__Work item__: Before anything else, drop the pictures; then return exactly the lines from the top of the listing through the line with "### Ethereum-compatible JSON-RPC API".

__Data section__:
___

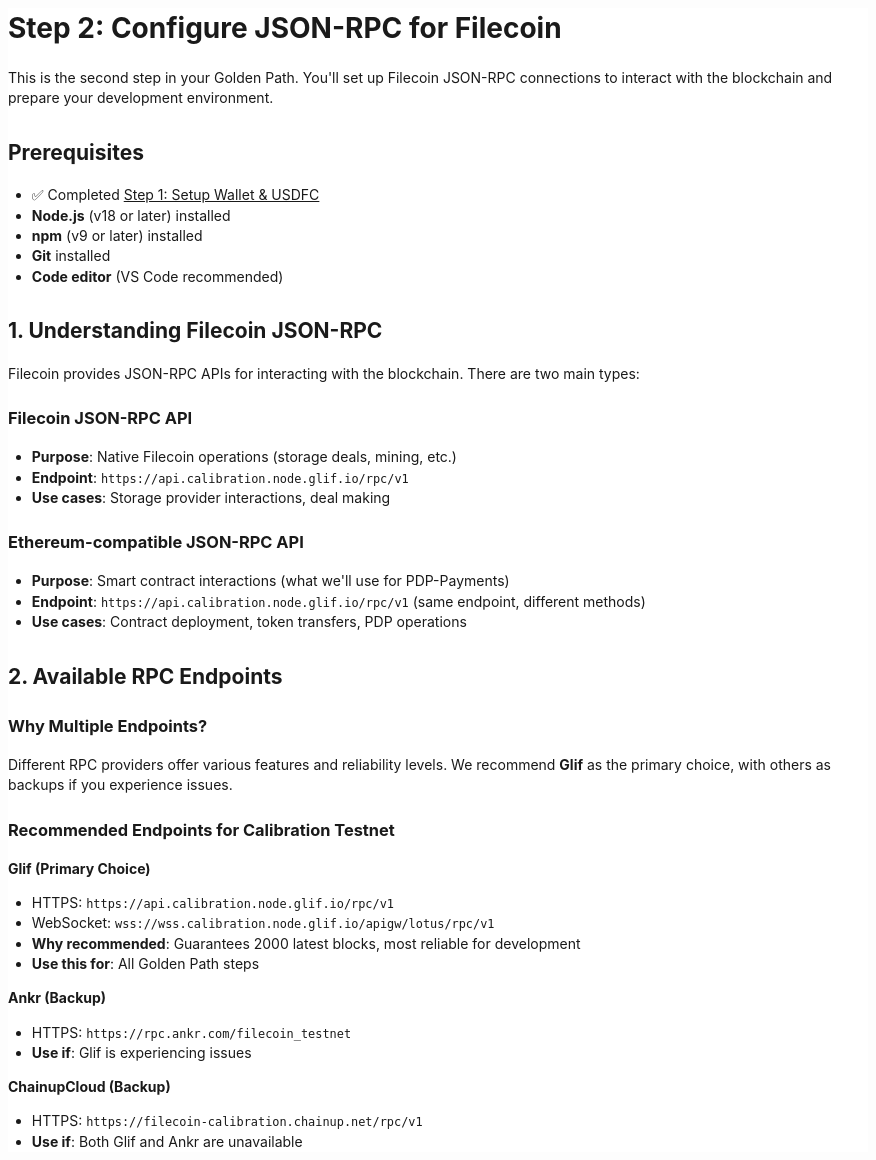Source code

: # Step 2: Configure JSON-RPC for Filecoin

This is the second step in your Golden Path. You'll set up Filecoin JSON-RPC connections to interact with the blockchain and prepare your development environment.

## Prerequisites

- ✅ Completed [Step 1: Setup Wallet & USDFC](setup.md)
- **Node.js** (v18 or later) installed
- **npm** (v9 or later) installed
- **Git** installed
- **Code editor** (VS Code recommended)

## 1. Understanding Filecoin JSON-RPC

Filecoin provides JSON-RPC APIs for interacting with the blockchain. There are two main types:

### Filecoin JSON-RPC API
- **Purpose**: Native Filecoin operations (storage deals, mining, etc.)
- **Endpoint**: `https://api.calibration.node.glif.io/rpc/v1`
- **Use cases**: Storage provider interactions, deal making

### Ethereum-compatible JSON-RPC API
- **Purpose**: Smart contract interactions (what we'll use for PDP-Payments)
- **Endpoint**: `https://api.calibration.node.glif.io/rpc/v1` (same endpoint, different methods)
- **Use cases**: Contract deployment, token transfers, PDP operations

## 2. Available RPC Endpoints

### Why Multiple Endpoints?

Different RPC providers offer various features and reliability levels. We recommend **Glif** as the primary choice, with others as backups if you experience issues.

### Recommended Endpoints for Calibration Testnet

**Glif (Primary Choice)**
- HTTPS: `https://api.calibration.node.glif.io/rpc/v1`
- WebSocket: `wss://wss.calibration.node.glif.io/apigw/lotus/rpc/v1`
- **Why recommended**: Guarantees 2000 latest blocks, most reliable for development
- **Use this for**: All Golden Path steps

**Ankr (Backup)**
- HTTPS: `https://rpc.ankr.com/filecoin_testnet`
- **Use if**: Glif is experiencing issues

**ChainupCloud (Backup)**
- HTTPS: `https://filecoin-calibration.chainup.net/rpc/v1`
- **Use if**: Both Glif and Ankr are unavailable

___

__Problem solution__:
Source code

: # Step 2: Configure JSON-RPC for Filecoin

This is the second step in your Golden Path. You'll set up Filecoin JSON-RPC connections to interact with the blockchain and prepare your development environment.

## Prerequisites

- ✅ Completed [Step 1: Setup Wallet & USDFC](setup.md)
- **Node.js** (v18 or later) installed
- **npm** (v9 or later) installed
- **Git** installed
- **Code editor** (VS Code recommended)

## 1. Understanding Filecoin JSON-RPC

Filecoin provides JSON-RPC APIs for interacting with the blockchain. There are two main types:

### Filecoin JSON-RPC API
- **Purpose**: Native Filecoin operations (storage deals, mining, etc.)
- **Endpoint**: `https://api.calibration.node.glif.io/rpc/v1`
- **Use cases**: Storage provider interactions, deal making

### Ethereum-compatible JSON-RPC API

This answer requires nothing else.